IPv4 w/ more bits is a lot more simple. Yes, older network gear wouldn't deal with it well, but that's not a real issue today because that same network gear supports IPv6.

Buuut, one of the biggest problems with app-level issues is just that the app doesn't bother dealing with IPv6 addresses and AAAA records. It would be the same issue with an imaginary IPv4*2.




No kidding - they got rid of dhcp and more but it’s a nightmare getting networks to work with just ipv6 concepts- everything from provisioning phones (dhcp options to push config / NetBoot stuff) and more. Layer in privacy extensions, renumbering on uplink wan flapping (slow too - the failover is pathetic compared to NAT wan failover) - icmp traffic differences - firewalls need to be much more careful with ipv6 and related protocols because things can easy break (it’s fragile) or you create risks. Even min subnet sizes mean crazy 2 node subnet sizes (think isp and cpe management subnet for a customer). Also curious why not 48 or 64 bits or 96 bits? 128 bits is ludicrous


128 bits was probably picked to give 64 for "MAC address-based locals" and then the reasonable thing is to have 64 more bits on the other side, if you only had 32 you're just IPv4 with more steps.

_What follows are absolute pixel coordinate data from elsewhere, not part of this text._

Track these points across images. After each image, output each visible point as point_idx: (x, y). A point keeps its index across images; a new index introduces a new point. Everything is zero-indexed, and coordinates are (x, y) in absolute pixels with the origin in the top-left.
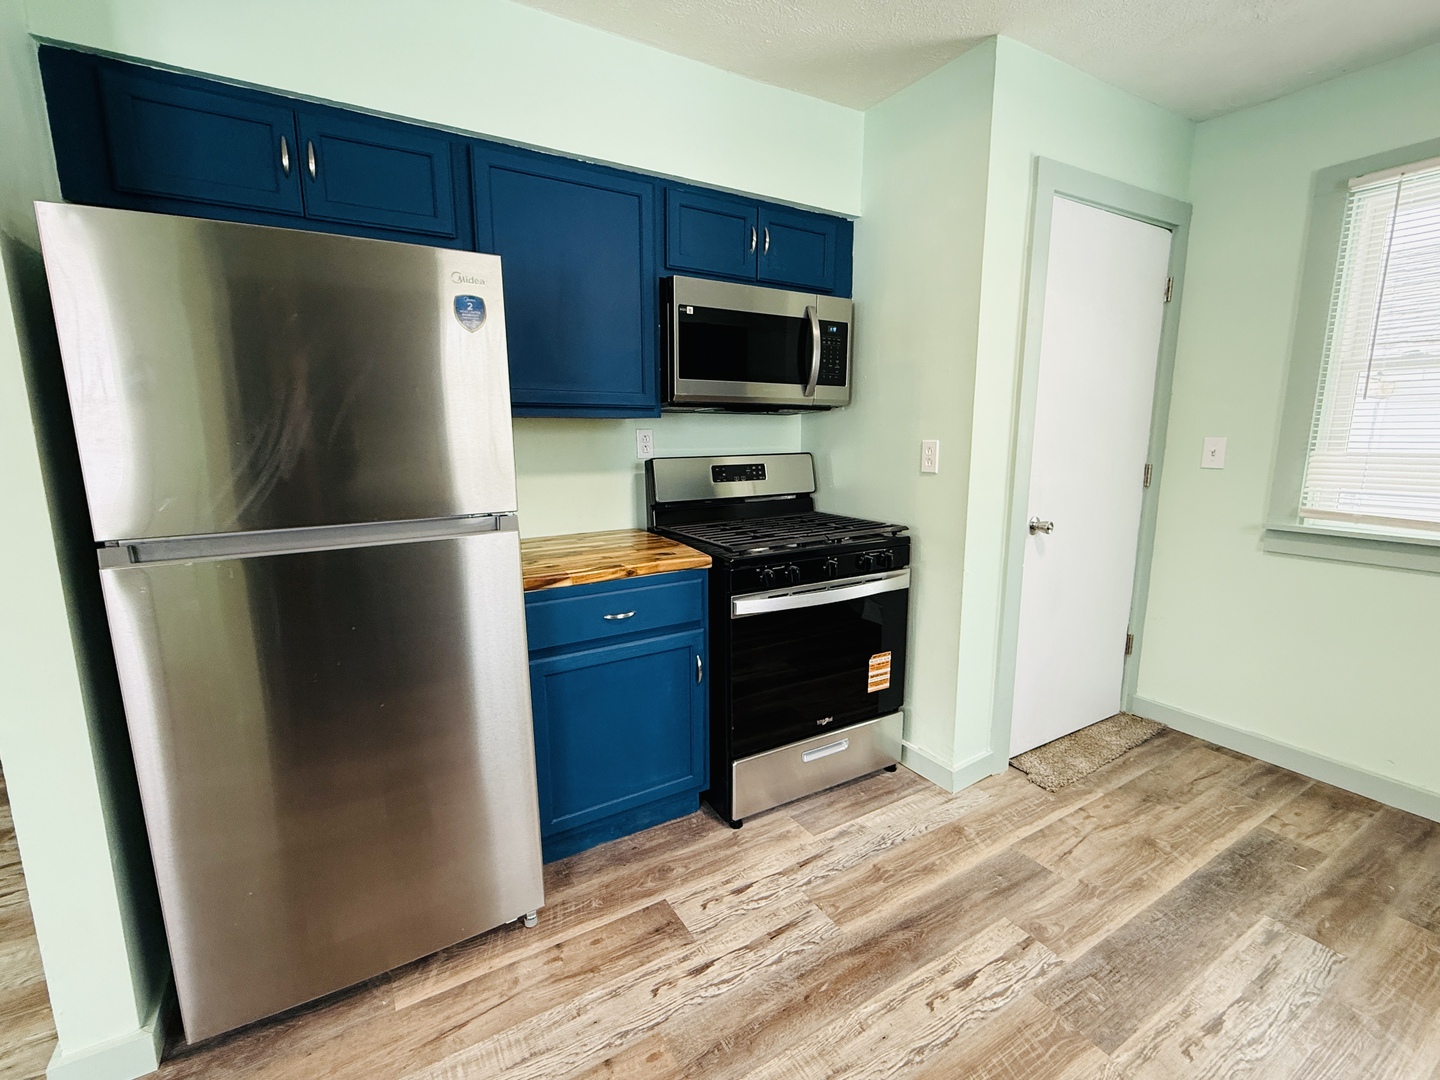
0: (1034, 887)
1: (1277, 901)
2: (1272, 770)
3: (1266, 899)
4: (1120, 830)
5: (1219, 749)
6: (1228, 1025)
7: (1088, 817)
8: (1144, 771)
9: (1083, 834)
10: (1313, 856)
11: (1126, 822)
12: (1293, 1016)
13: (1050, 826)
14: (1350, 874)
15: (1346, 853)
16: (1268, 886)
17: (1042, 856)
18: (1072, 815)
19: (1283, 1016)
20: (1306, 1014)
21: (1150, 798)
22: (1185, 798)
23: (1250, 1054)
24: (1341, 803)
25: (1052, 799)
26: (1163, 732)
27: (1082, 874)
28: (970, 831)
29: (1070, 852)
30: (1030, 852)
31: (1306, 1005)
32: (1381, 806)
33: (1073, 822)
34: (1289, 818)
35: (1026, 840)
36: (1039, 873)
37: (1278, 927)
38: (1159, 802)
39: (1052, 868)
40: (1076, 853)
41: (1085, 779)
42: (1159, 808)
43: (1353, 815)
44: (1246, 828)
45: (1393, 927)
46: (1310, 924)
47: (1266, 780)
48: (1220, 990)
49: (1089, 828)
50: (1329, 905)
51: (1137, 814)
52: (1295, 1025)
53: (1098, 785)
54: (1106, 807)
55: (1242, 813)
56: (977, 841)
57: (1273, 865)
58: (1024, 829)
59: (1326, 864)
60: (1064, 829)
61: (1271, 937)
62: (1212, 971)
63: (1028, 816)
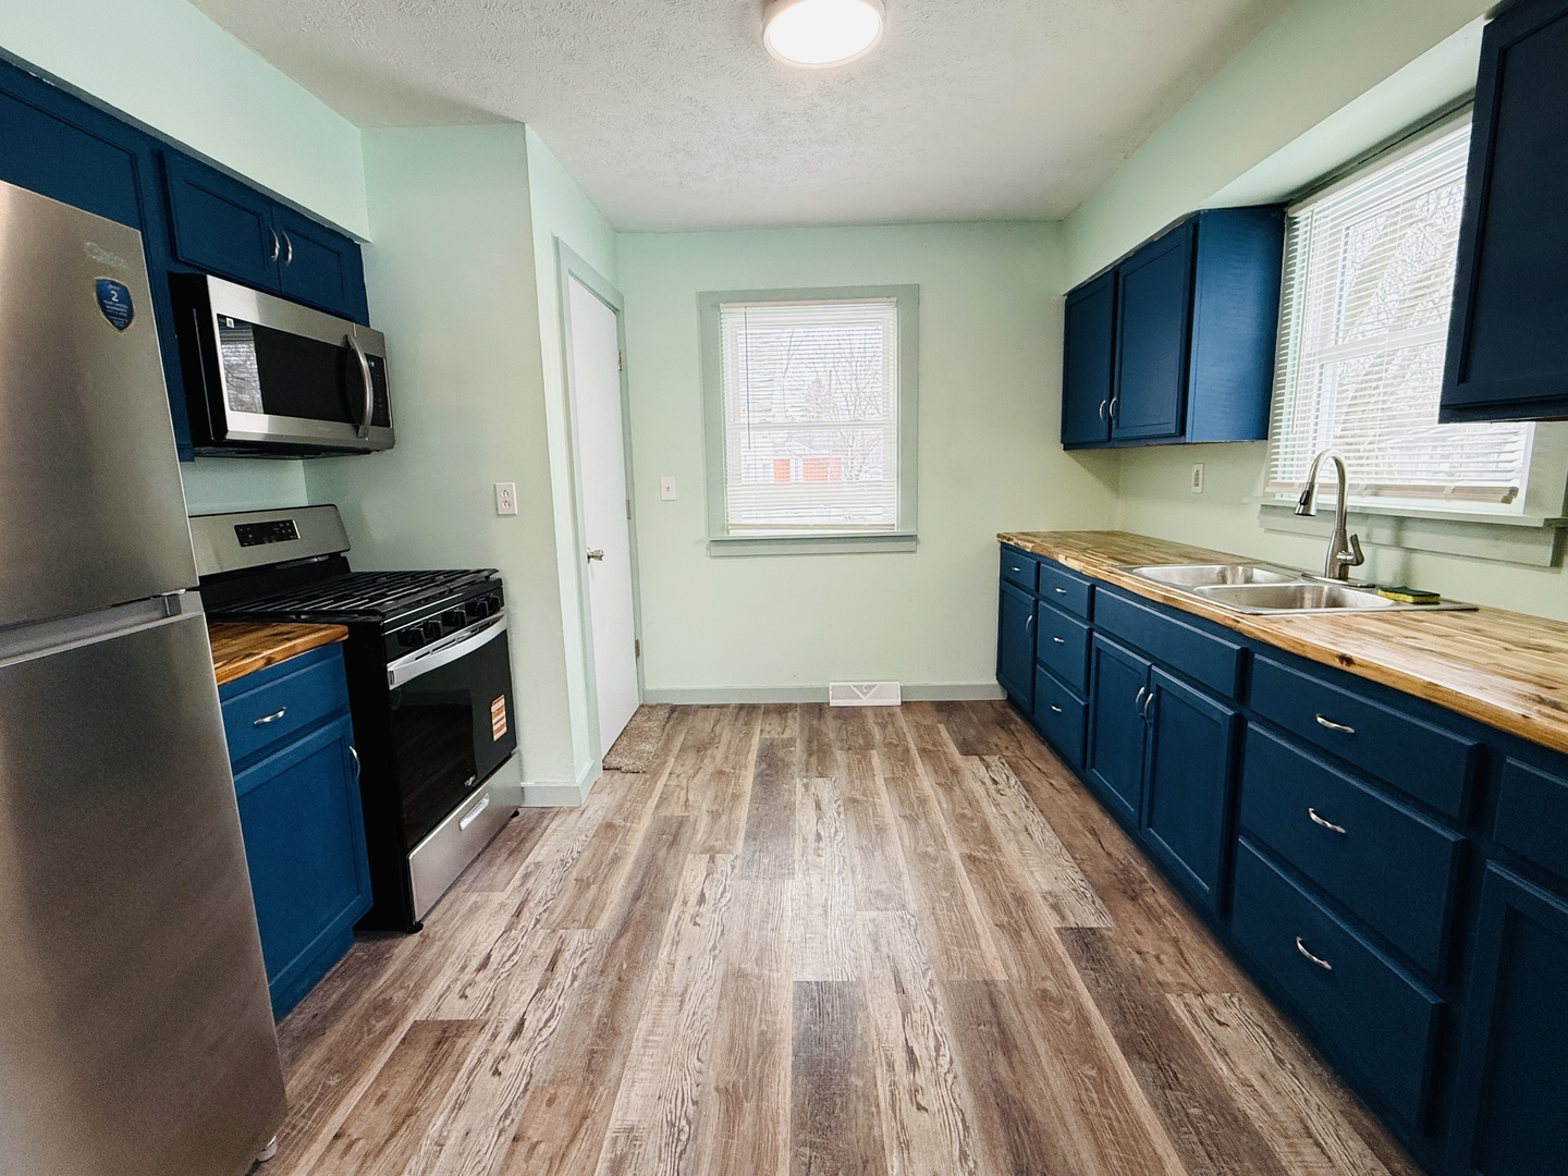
0: (687, 829)
1: (795, 769)
2: (741, 707)
3: (790, 771)
4: (700, 776)
5: (708, 706)
6: (822, 834)
7: (678, 776)
8: (683, 736)
9: (685, 786)
10: (791, 742)
11: (700, 768)
12: (839, 813)
13: (662, 793)
14: (810, 742)
15: (801, 732)
16: (787, 765)
17: (676, 810)
18: (668, 780)
19: (836, 816)
20: (842, 809)
21: (701, 748)
22: (717, 740)
23: (839, 838)
24: (782, 710)
25: (648, 776)
26: (673, 709)
27: (704, 808)
28: (618, 821)
29: (687, 800)
30: (665, 812)
31: (839, 806)
32: (796, 705)
33: (674, 782)
34: (768, 728)
35: (657, 807)
36: (682, 822)
37: (805, 780)
38: (706, 749)
39: (687, 814)
40: (690, 798)
41: (657, 756)
42: (709, 752)
43: (790, 714)
44: (756, 741)
45: (840, 756)
46: (815, 773)
47: (743, 713)
48: (808, 822)
49: (685, 782)
50: (814, 760)
51: (702, 761)
52: (842, 816)
53: (667, 755)
54: (682, 765)
55: (749, 735)
56: (629, 824)
57: (781, 754)
58: (649, 802)
59: (798, 741)
60: (672, 789)
61: (806, 786)
62: (798, 815)
63: (645, 795)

Layer 3 exists as a layer of routing and aggregation on top of layer 2. Aggregation necessarily consumes address space, so L3 needs to be bigger than L2 to accommodate the full L2 address space. The L2 address space is 64 bits and the next power of 2 up from 64 is 128, so here we are.

96 bits would probably be enough too, but having large subnets has a few benefits -- it allows for securing NDP by using the extra space for a cryptographic key, and also it makes it much, much harder to scan for active hosts from outside the network.

Plus, can you imaging the wailing and teeth gnashing we'd be getting if v6 wasn't a power of 2 bits long?